Bare Bones Dance Theater

Krista Abramson, Briana Bowie, Nicole Byrd, Lindsey Carter, Dorothy Chang, Allison Knight, Marc Macaranas, Kaylen Ratto, Nick Ruvalcaba & Julia Stewart  
Mentor
: Israel Gabriel
 
Bare Bones Dance Theater is committed to providing students from diverse majors with the resources necessary to produce a dance concert of professional quality. The production is designed to be an educational experience, which allows choreographers, performers and administrators to learn how a collaborative dance concert is brought to fruition. Celebrating our seventeenth year, our concert, entitled "Does a Body Good", took place March 18-20, 2004 at the Winifred Smith Hall. This year, our organization provided free master classes of various dance genres to our participants and a closing gala event for cast and audience members where scholarships were presented. The two annual Bernard Johnson Scholarships in Choreography and Costume Design were given this year to Briana Bowie and Liz Jorgensen, respectively.  
 
Empty Sky/The Rising

Nicole Byrd, Whitney Cover, Felicia Flores, Heather Hall, Lauren Kadel, Tawny Manwaring, Charlotte Perebinossoff, Jennifer Selner, Laura Todd & Lindsey Tooker  
Mentor
: Robert Boross
 
Since attending UCI I noticed that the Ballet and Modern Dance programs provide a lot of opportunities to the dancers in the department, however there are not many opportunities for Jazz dancers. This project not only gave a great number of students the chance to perform in an entire production built on the fundamentals of Jazz Dance, but it also gave the chance to see how a dance show is put together from beginning to end. We went through auditioning, rehearsing, performing, and a grueling process of recording our project so that it could be made into a music video. There were many choreographic techniques that we watched to prepare the piece for video. As dance majors we found it interesting to see what worked and what did not on video as opposed to stage. It was an enlightening experience that could not be found in any other class and moved us closer to our careers.  
 
UCI Etude Ensemble

Briana Bowie, Lindsey Carter, Dorothy Chang, Mario Espinoza, Jared Hanamaikai, Kathrine Huntley, Marc Macaranas, Jennifer Magpantay, Noella Menard, Meredith Ostrowsky, Ellen Ritter, Valerie Salgado, Amy Taylor & Mandarin Wu  
Mentor
: Donald McKayle
 
The UCI Dance Exchange, created in 2004 by the UCI Etude Ensemble and directed by Professor Donald McKayle, was designed to foster a greater dialogue at this most critical intersection in a dancer's life: as both scholar and artist. The Etude Ensemble, representing the UCI Dance Department, hosted UC Santa Barbara’s dance company. A collaborative educational environment, the project included seminars, master classes, and performances on the UCI campus on May 5, then at UCSB on May 7. Included were new works by Professor McKayle and UCI alumni Nathan Hodges.
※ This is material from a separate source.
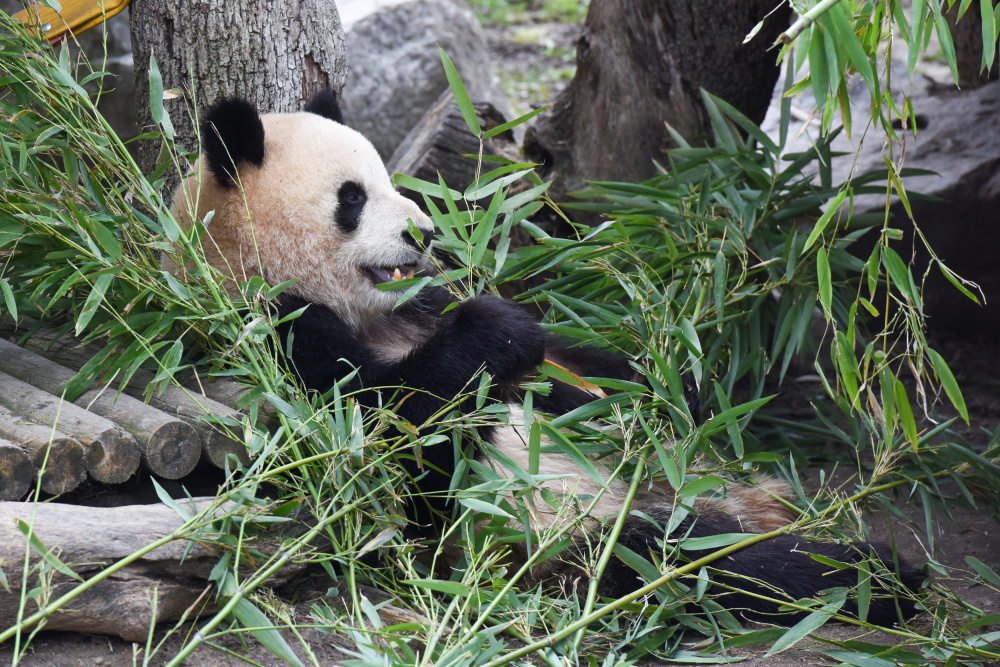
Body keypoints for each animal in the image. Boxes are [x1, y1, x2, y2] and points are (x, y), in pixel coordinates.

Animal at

The format of the program allowed for several important new opportunities for both dance companies. First, working with another collegiate dance department exposed participants to a variety of new teaching, choreographic, and performing styles, as well as a giving a platform for sharing constructive criticism and creative insights. Second, an exchange amongst pre-professional dancers gave greater access to resources needed for life after college, including tapping into the experience of faculty, networking with peers, and strengthening each department’s reputation with high-caliber performances. Last and most importantly, the project promoted dance education beyond UCI’s campus: by bringing two UC universities together, and engaging local artists who support such creative activities. Thus, the UCI Dance Exchange gave both students and educators insight into the role of collegiate dance and its relationship to both the professional dance world and the Southern California dance scene.